How can parents do this?
Posted by c. wagner on October 20, 2009
You know things are going to be bad when the suggested “file under” keywords are: “child abuse, child neglect, child fatality, Christian Science, faith healing, medical neglect, prayer, religion and medicine”.
There are all sorts of (awful) goodies in here, leading off with something I had no idea was the case.
… in late 1974 the US Department of Health, Education, and Welfare required states receiving federal child abuse prevention and treatment grants to have religious exemptions to child abuse and neglect charges.( n8) With federal money at stake, states rapidly enacted exemptions for parents who relied on prayer rather than medical care when their children were sick or injured. A decade later nearly every state had these exemptions in the juvenile code, criminal code, or both.( n9, n10) [page 625]

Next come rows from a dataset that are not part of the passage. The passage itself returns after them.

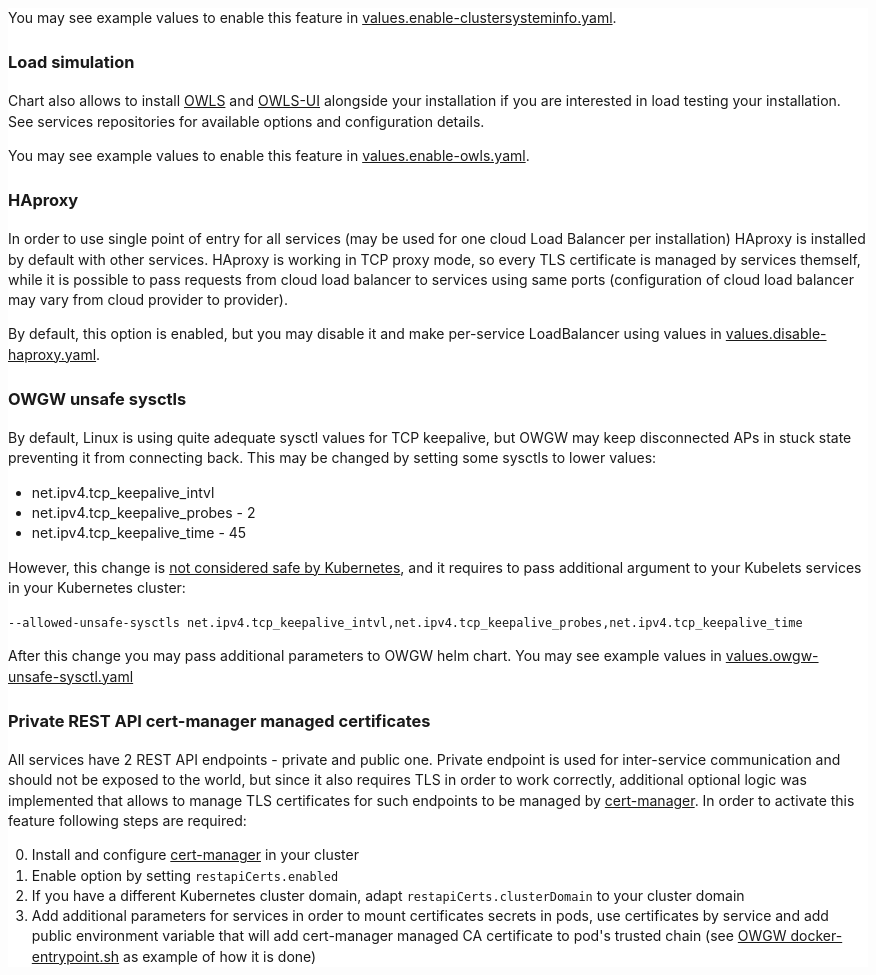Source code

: You may see example values to enable this feature in [values.enable-clustersysteminfo.yaml](./feature-values/values.enable-clustersysteminfo.yaml).

### Load simulation

Chart also allows to install [OWLS](https://github.com/Telecominfraproject/wlan-cloud-owls) and [OWLS-UI](https://github.com/Telecominfraproject/wlan-cloud-owls-ui) alongside your installation if you are interested in load testing your installation. See services repositories for available options and configuration details.

You may see example values to enable this feature in [values.enable-owls.yaml](./feature-values/values.enable-owls.yaml).

### HAproxy

In order to use single point of entry for all services (may be used for one cloud Load Balancer per installation) HAproxy is installed by default with other services. HAproxy is working in TCP proxy mode, so every TLS certificate is managed by services themself, while it is possible to pass requests from cloud load balancer to services using same ports (configuration of cloud load balancer may vary from cloud provider to provider).

By default, this option is enabled, but you may disable it and make per-service LoadBalancer using values in [values.disable-haproxy.yaml](./feature-values/values.disable-haproxy.yaml).

### OWGW unsafe sysctls

By default, Linux is using quite adequate sysctl values for TCP keepalive, but OWGW may keep disconnected APs in stuck state preventing it from connecting back. This may be changed by setting some sysctls to lower values:

- net.ipv4.tcp_keepalive_intvl
- net.ipv4.tcp_keepalive_probes - 2
- net.ipv4.tcp_keepalive_time - 45

However, this change is [not considered safe by Kubernetes](https://kubernetes.io/docs/tasks/administer-cluster/sysctl-cluster/#enabling-unsafe-sysctls), and it requires to pass additional argument to your Kubelets services in your Kubernetes cluster:

```
--allowed-unsafe-sysctls net.ipv4.tcp_keepalive_intvl,net.ipv4.tcp_keepalive_probes,net.ipv4.tcp_keepalive_time
```

After this change you may pass additional parameters to OWGW helm chart. You may see example values in [values.owgw-unsafe-sysctl.yaml](./feature-values/values.owgw-unsafe-sysctl.yaml)

### Private REST API cert-manager managed certificates

All services have 2 REST API endpoints - private and public one. Private endpoint is used for inter-service communication and should not be exposed to the world, but since it also requires TLS in order to work correctly, additional optional logic was implemented that allows to manage TLS certificates for such endpoints to be managed by [cert-manager](https://github.com/jetstack/cert-manager). In order to activate this feature following steps are required:

0. Install and configure [cert-manager](https://cert-manager.io/docs/) in your cluster
1. Enable option by setting `restapiCerts.enabled`
2. If you have a different Kubernetes cluster domain, adapt `restapiCerts.clusterDomain` to your cluster domain
3. Add additional parameters for services in order to mount certificates secrets in pods, use certificates by service and add public environment variable that will add cert-manager managed CA certificate to pod's trusted chain (see [OWGW docker-entrypoint.sh](https://github.com/Telecominfraproject/wlan-cloud-ucentralgw/blob/master/docker-entrypoint.sh) as example of how it is done)
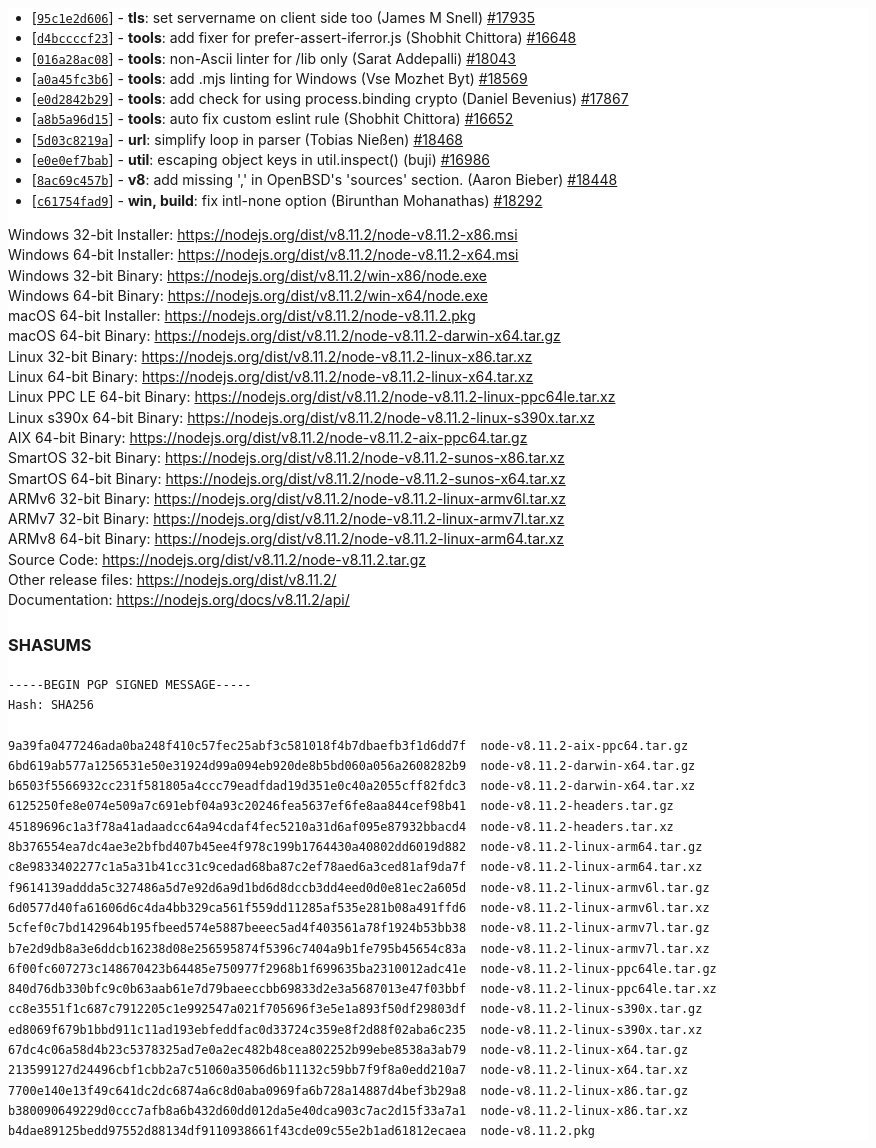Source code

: * [[`95c1e2d606`](https://github.com/nodejs/node/commit/95c1e2d606)] - **tls**: set servername on client side too (James M Snell) [#17935](https://github.com/nodejs/node/pull/17935)
* [[`d4bccccf23`](https://github.com/nodejs/node/commit/d4bccccf23)] - **tools**: add fixer for prefer-assert-iferror.js (Shobhit Chittora) [#16648](https://github.com/nodejs/node/pull/16648)
* [[`016a28ac08`](https://github.com/nodejs/node/commit/016a28ac08)] - **tools**: non-Ascii linter for /lib only (Sarat Addepalli) [#18043](https://github.com/nodejs/node/pull/18043)
* [[`a0a45fc3b6`](https://github.com/nodejs/node/commit/a0a45fc3b6)] - **tools**: add .mjs linting for Windows (Vse Mozhet Byt) [#18569](https://github.com/nodejs/node/pull/18569)
* [[`e0d2842b29`](https://github.com/nodejs/node/commit/e0d2842b29)] - **tools**: add check for using process.binding crypto (Daniel Bevenius) [#17867](https://github.com/nodejs/node/pull/17867)
* [[`a8b5a96d15`](https://github.com/nodejs/node/commit/a8b5a96d15)] - **tools**: auto fix custom eslint rule (Shobhit Chittora) [#16652](https://github.com/nodejs/node/pull/16652)
* [[`5d03c8219a`](https://github.com/nodejs/node/commit/5d03c8219a)] - **url**: simplify loop in parser (Tobias Nießen) [#18468](https://github.com/nodejs/node/pull/18468)
* [[`e0e0ef7bab`](https://github.com/nodejs/node/commit/e0e0ef7bab)] - **util**: escaping object keys in util.inspect() (buji) [#16986](https://github.com/nodejs/node/pull/16986)
* [[`8ac69c457b`](https://github.com/nodejs/node/commit/8ac69c457b)] - **v8**: add missing ',' in OpenBSD's 'sources' section. (Aaron Bieber) [#18448](https://github.com/nodejs/node/pull/18448)
* [[`c61754fad9`](https://github.com/nodejs/node/commit/c61754fad9)] - **win, build**: fix intl-none option (Birunthan Mohanathas) [#18292](https://github.com/nodejs/node/pull/18292)

Windows 32-bit Installer: https://nodejs.org/dist/v8.11.2/node-v8.11.2-x86.msi<br> Windows 64-bit Installer: https://nodejs.org/dist/v8.11.2/node-v8.11.2-x64.msi<br> Windows 32-bit Binary: https://nodejs.org/dist/v8.11.2/win-x86/node.exe<br> Windows 64-bit Binary: https://nodejs.org/dist/v8.11.2/win-x64/node.exe<br> macOS 64-bit Installer: https://nodejs.org/dist/v8.11.2/node-v8.11.2.pkg<br> macOS 64-bit Binary: https://nodejs.org/dist/v8.11.2/node-v8.11.2-darwin-x64.tar.gz<br> Linux 32-bit Binary: https://nodejs.org/dist/v8.11.2/node-v8.11.2-linux-x86.tar.xz<br> Linux 64-bit Binary: https://nodejs.org/dist/v8.11.2/node-v8.11.2-linux-x64.tar.xz<br> Linux PPC LE 64-bit Binary: https://nodejs.org/dist/v8.11.2/node-v8.11.2-linux-ppc64le.tar.xz<br> Linux s390x 64-bit Binary: https://nodejs.org/dist/v8.11.2/node-v8.11.2-linux-s390x.tar.xz<br> AIX 64-bit Binary: https://nodejs.org/dist/v8.11.2/node-v8.11.2-aix-ppc64.tar.gz<br> SmartOS 32-bit Binary: https://nodejs.org/dist/v8.11.2/node-v8.11.2-sunos-x86.tar.xz<br> SmartOS 64-bit Binary: https://nodejs.org/dist/v8.11.2/node-v8.11.2-sunos-x64.tar.xz<br> ARMv6 32-bit Binary: https://nodejs.org/dist/v8.11.2/node-v8.11.2-linux-armv6l.tar.xz<br> ARMv7 32-bit Binary: https://nodejs.org/dist/v8.11.2/node-v8.11.2-linux-armv7l.tar.xz<br> ARMv8 64-bit Binary: https://nodejs.org/dist/v8.11.2/node-v8.11.2-linux-arm64.tar.xz<br> Source Code: https://nodejs.org/dist/v8.11.2/node-v8.11.2.tar.gz<br> Other release files: https://nodejs.org/dist/v8.11.2/<br> Documentation: https://nodejs.org/docs/v8.11.2/api/

### SHASUMS

```
-----BEGIN PGP SIGNED MESSAGE-----
Hash: SHA256

9a39fa0477246ada0ba248f410c57fec25abf3c581018f4b7dbaefb3f1d6dd7f  node-v8.11.2-aix-ppc64.tar.gz
6bd619ab577a1256531e50e31924d99a094eb920de8b5bd060a056a2608282b9  node-v8.11.2-darwin-x64.tar.gz
b6503f5566932cc231f581805a4ccc79eadfdad19d351e0c40a2055cff82fdc3  node-v8.11.2-darwin-x64.tar.xz
6125250fe8e074e509a7c691ebf04a93c20246fea5637ef6fe8aa844cef98b41  node-v8.11.2-headers.tar.gz
45189696c1a3f78a41adaadcc64a94cdaf4fec5210a31d6af095e87932bbacd4  node-v8.11.2-headers.tar.xz
8b376554ea7dc4ae3e2bfbd407b45ee4f978c199b1764430a40802dd6019d882  node-v8.11.2-linux-arm64.tar.gz
c8e9833402277c1a5a31b41cc31c9cedad68ba87c2ef78aed6a3ced81af9da7f  node-v8.11.2-linux-arm64.tar.xz
f9614139addda5c327486a5d7e92d6a9d1bd6d8dccb3dd4eed0d0e81ec2a605d  node-v8.11.2-linux-armv6l.tar.gz
6d0577d40fa61606d6c4da4bb329ca561f559dd11285af535e281b08a491ffd6  node-v8.11.2-linux-armv6l.tar.xz
5cfef0c7bd142964b195fbeed574e5887beeec5ad4f403561a78f1924b53bb38  node-v8.11.2-linux-armv7l.tar.gz
b7e2d9db8a3e6ddcb16238d08e256595874f5396c7404a9b1fe795b45654c83a  node-v8.11.2-linux-armv7l.tar.xz
6f00fc607273c148670423b64485e750977f2968b1f699635ba2310012adc41e  node-v8.11.2-linux-ppc64le.tar.gz
840d76db330bfc9c0b63aab61e7d79baeeccbb69833d2e3a5687013e47f03bbf  node-v8.11.2-linux-ppc64le.tar.xz
cc8e3551f1c687c7912205c1e992547a021f705696f3e5e1a893f50df29803df  node-v8.11.2-linux-s390x.tar.gz
ed8069f679b1bbd911c11ad193ebfeddfac0d33724c359e8f2d88f02aba6c235  node-v8.11.2-linux-s390x.tar.xz
67dc4c06a58d4b23c5378325ad7e0a2ec482b48cea802252b99ebe8538a3ab79  node-v8.11.2-linux-x64.tar.gz
213599127d24496cbf1cbb2a7c51060a3506d6b11132c59bb7f9f8a0edd210a7  node-v8.11.2-linux-x64.tar.xz
7700e140e13f49c641dc2dc6874a6c8d0aba0969fa6b728a14887d4bef3b29a8  node-v8.11.2-linux-x86.tar.gz
b380090649229d0ccc7afb8a6b432d60dd012da5e40dca903c7ac2d15f33a7a1  node-v8.11.2-linux-x86.tar.xz
b4dae89125bedd97552d88134df9110938661f43cde09c55e2b1ad61812ecaea  node-v8.11.2.pkg
```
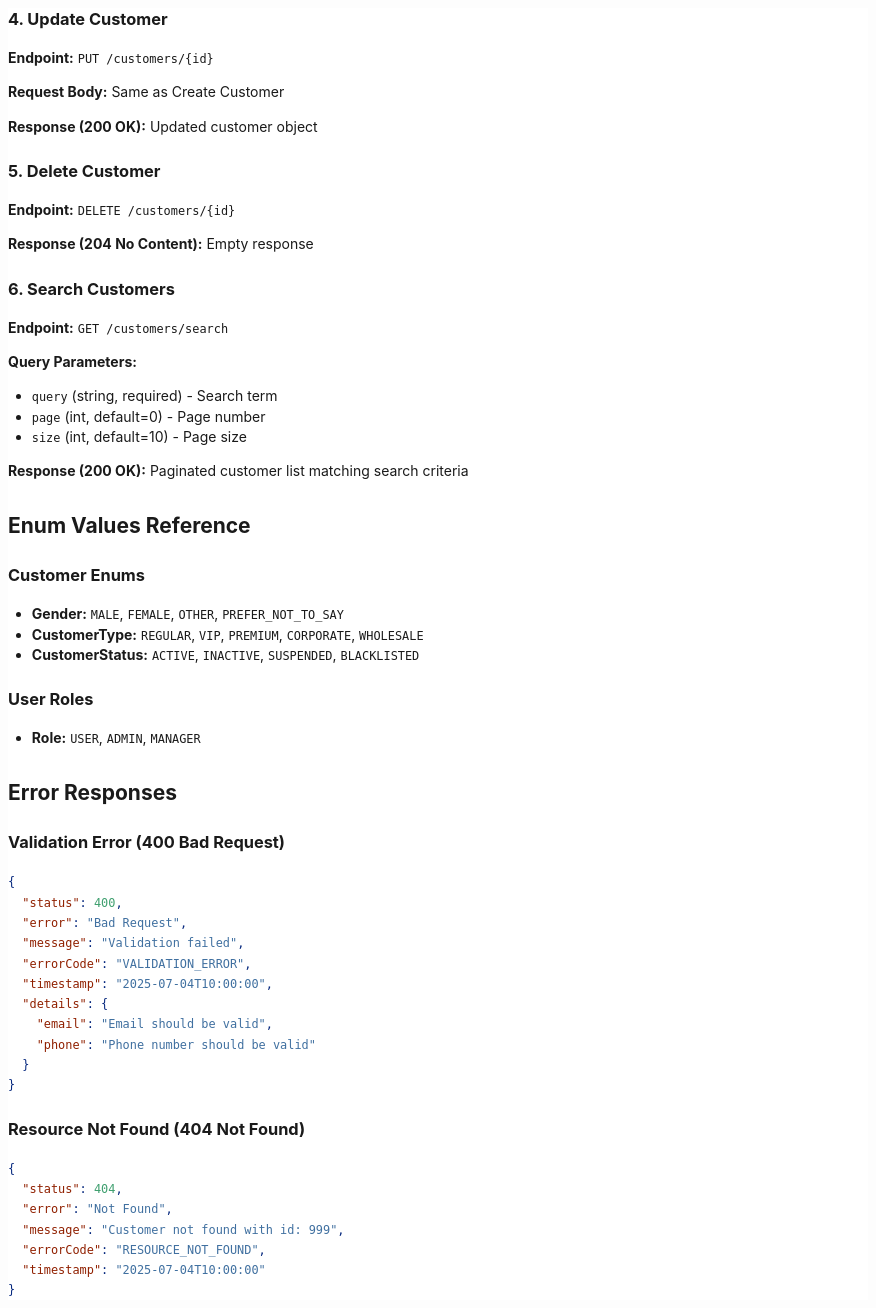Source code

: ### 4. Update Customer
**Endpoint:** `PUT /customers/{id}`

**Request Body:** Same as Create Customer

**Response (200 OK):** Updated customer object

### 5. Delete Customer
**Endpoint:** `DELETE /customers/{id}`

**Response (204 No Content):** Empty response

### 6. Search Customers
**Endpoint:** `GET /customers/search`

**Query Parameters:**
- `query` (string, required) - Search term
- `page` (int, default=0) - Page number
- `size` (int, default=10) - Page size

**Response (200 OK):** Paginated customer list matching search criteria

## Enum Values Reference

### Customer Enums
- **Gender:** `MALE`, `FEMALE`, `OTHER`, `PREFER_NOT_TO_SAY`
- **CustomerType:** `REGULAR`, `VIP`, `PREMIUM`, `CORPORATE`, `WHOLESALE`
- **CustomerStatus:** `ACTIVE`, `INACTIVE`, `SUSPENDED`, `BLACKLISTED`

### User Roles
- **Role:** `USER`, `ADMIN`, `MANAGER`

## Error Responses

### Validation Error (400 Bad Request)
```json
{
  "status": 400,
  "error": "Bad Request",
  "message": "Validation failed",
  "errorCode": "VALIDATION_ERROR",
  "timestamp": "2025-07-04T10:00:00",
  "details": {
    "email": "Email should be valid",
    "phone": "Phone number should be valid"
  }
}
```

### Resource Not Found (404 Not Found)
```json
{
  "status": 404,
  "error": "Not Found",
  "message": "Customer not found with id: 999",
  "errorCode": "RESOURCE_NOT_FOUND",
  "timestamp": "2025-07-04T10:00:00"
}
```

Bet you had no idea that is was okay for parents to deny their kids medical care, as long as they claimed their religion said so, huh?
The case histories in the article are heartbreaking. Like this one.
One father had a medical degree and had completed a year of residency before joining a church opposed to medical care. After 4 days of fever, his 5-month-old son began having apneic episodes. The father told the coroner that with each spell he “rebuked the spirit of death” and the infant “perked right back up and started breathing.” The infant died the next day from bacterial meningitis. [page 626]
I don’t understand how someone could watch their child die. Especially someone who knew what medicine was capable of. The “spirit of death” was this kid’s father.
If possible, it gets worse.
These fatalities were not from esoteric entities but ordinary ailments seen and treated routinely in community medical centers. Deaths from dehydration, appendicitis, labor complications, antibiotic-sensitive bacterial infections, vaccine-preventable disorders, or hemorrhagic disease of the newborn have a very low frequency in the United States. [page 628]
Dying of dehydration? In the 20th century? What. The Fuck. I can’t even fathom how parents could allow this to happen.
Some measure of sanity has returned, though.
In 1983, the federal government removed religious exemptions from federal mandate, allowing states to repeal them. The well-organized lobbying of exemption supporters, however, has defeated most repeal efforts. Today only five states, Massachusetts, Maryland, Nebraska, North Carolina, and Hawaii, have no exemptions either to civil abuse and neglect charges or criminal charges. [page 629]
Thank Nature legislators finally grew consciences and spines and took those exemptions off the books.
But there are still plenty of people out there who refuse for religious reasons to take their kids to a doctor. And there are still some states where it’s perfectly okay for them to do so. I just can’t wrap my head around a worldview where a parent would pass off responsibility for caring for his or her child to an incorporeal being.
Maybe I just don’t have enough faith.